== INSTRUCTIONS FOR THE TASK ==
Present every line of text from the entries below as one numbered list. Skip blank lines and leave out the pictures.
====
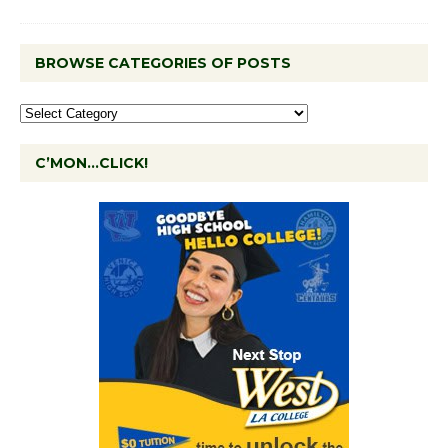
BROWSE CATEGORIES OF POSTS
C’MON…CLICK!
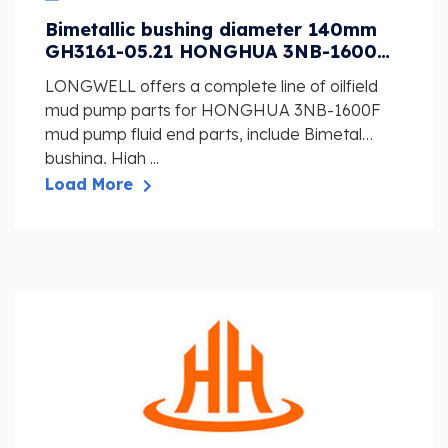
Bimetallic bushing diameter 140mm
GH3161-05.21 HONGHUA 3NB-1600F
Mud Pump Fluid End Spare Parts
LONGWELL offers a complete line of oilfield
mud pump parts for HONGHUA 3NB-1600F
mud pump fluid end parts, include Bimetal
bushing, High ...
Load More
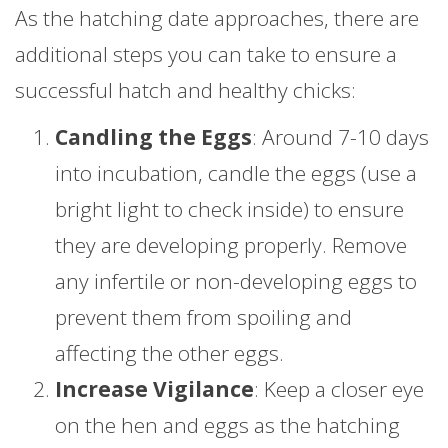
As the hatching date approaches, there are
additional steps you can take to ensure a
successful hatch and healthy chicks:
Candling the Eggs
: Around 7-10 days
into incubation, candle the eggs (use a
bright light to check inside) to ensure
they are developing properly. Remove
any infertile or non-developing eggs to
prevent them from spoiling and
affecting the other eggs.
Increase Vigilance
: Keep a closer eye
on the hen and eggs as the hatching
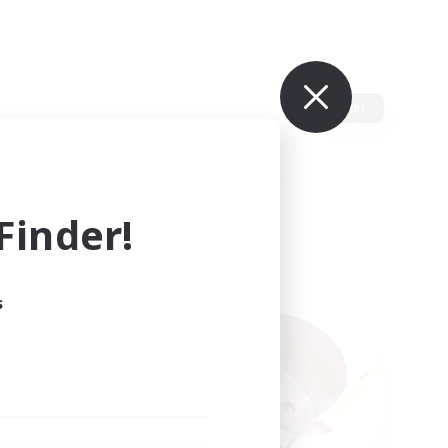
Edit
inder!
s
ults.
ain.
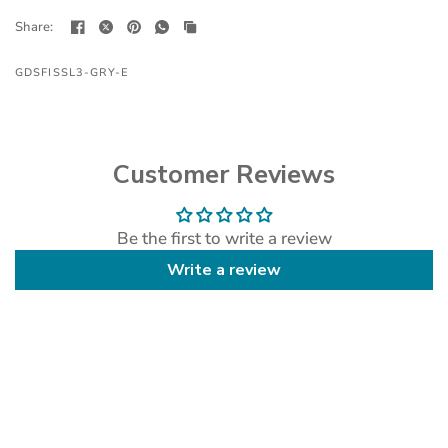
Share:
GDSFISSL3-GRY-E
Customer Reviews
Be the first to write a review
Write a review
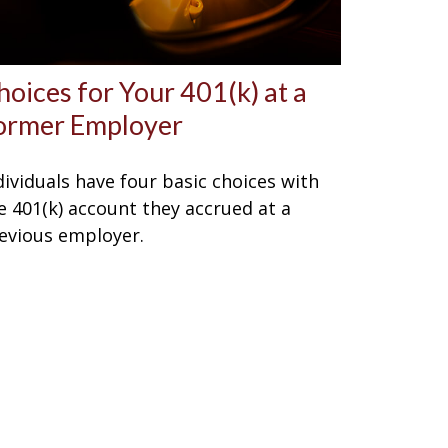
hoices for Your 401(k) at a
ormer Employer
dividuals have four basic choices with
e 401(k) account they accrued at a
evious employer.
====
== OUTPUT ==
1. BROWSE CATEGORIES OF POSTS
2. C’MON…CLICK!
3. Bimetallic bushing diameter 140mm
4. GH3161-05.21 HONGHUA 3NB-1600F
5. Mud Pump Fluid End Spare Parts
6. LONGWELL offers a complete line of oilfield
7. mud pump parts for HONGHUA 3NB-1600F
8. mud pump fluid end parts, include Bimetal
9. bushing, High ...
10. Load More
11. As the hatching date approaches, there are
12. additional steps you can take to ensure a
13. successful hatch and healthy chicks:
14. Candling the Eggs
15. : Around 7-10 days
16. into incubation, candle the eggs (use a
17. bright light to check inside) to ensure
18. they are developing properly. Remove
19. any infertile or non-developing eggs to
20. prevent them from spoiling and
21. affecting the other eggs.
22. Increase Vigilance
23. : Keep a closer eye
24. on the hen and eggs as the hatching
25. Edit
26. inder!
27. s
28. ults.
29. ain.
30. Share:
31. GDSFISSL3-GRY-E
32. Customer Reviews
33. Be the first to write a review
34. Write a review
35. hoices for Your 401(k) at a
36. ormer Employer
37. dividuals have four basic choices with
38. e 401(k) account they accrued at a
39. evious employer.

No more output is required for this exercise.